Configuration Resolution
The CLI reads configuration lazily (not at module load) to respect environment variables set after import:
function getSentryUrl(): string {
return process.env.SENTRY_URL ?? "https://sentry.io";
}
function getClientId(): string {
return process.env.SENTRY_CLIENT_ID ?? SENTRY_CLIENT_ID_BUILD;
}
This allows URL parsing from command arguments to set SENTRY_URL before the OAuth flow begins.

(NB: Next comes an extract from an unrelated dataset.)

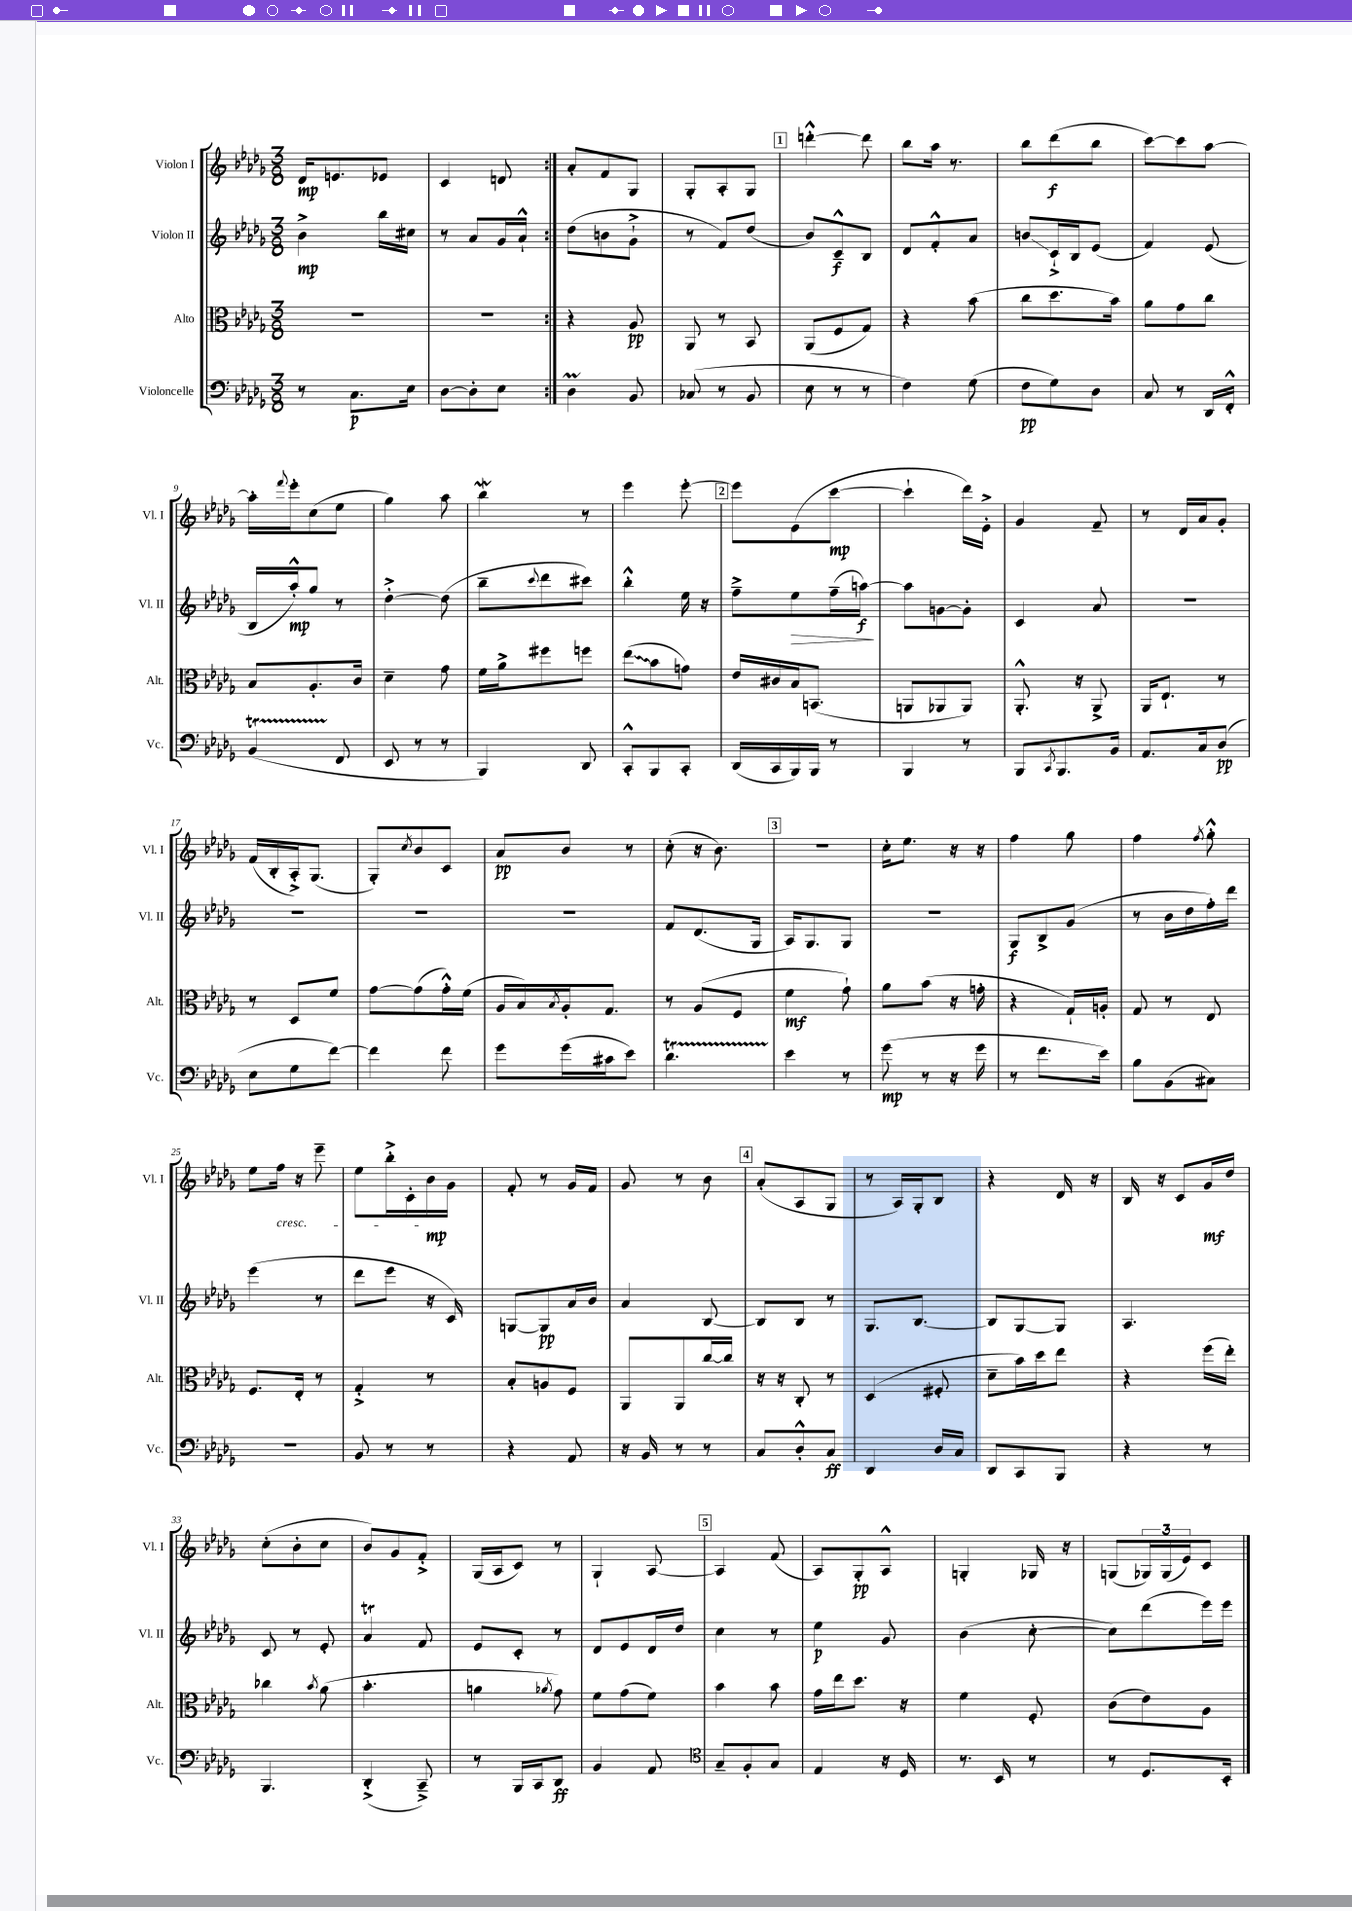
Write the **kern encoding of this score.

Authentication State Commands
Check Status
Shows the current authentication state and token source.
Manual Refresh
Forces a token refresh even if the current token hasn’t expired.
Logout
Clears stored tokens and related cached data:
- Auth tokens
- User info cache
- Organization region cache
- Pagination cursors
Logging out only clears SQLite-stored tokens. Environment variable tokens remain active.
Token Source Tracking
The CLI tracks where each token originated via the AuthSource type:
type AuthSource =
| "env:SENTRY_AUTH_TOKEN"
| "env:SENTRY_TOKEN"
| "oauth";
type AuthConfig = {
token: string;
refreshToken?: string;
expiresAt?: number;
issuedAt?: number;
source: AuthSource;
};
This allows commands to conditionally skip refresh logic for environment tokens and provide accurate status messages.
Error Handling
Authentication errors use the AuthError class with specific reason codes:
type AuthErrorReason =
| "not_authenticated" // No token found
| "expired" // Token expired and can't refresh
| "invalid"; // Token rejected by API
throw new AuthError(
"expired",
"Session expired. Run 'sentry auth login' to re-authenticate."
);
The CLI automatically triggers the login flow when AuthError is thrown, providing a seamless authentication experience.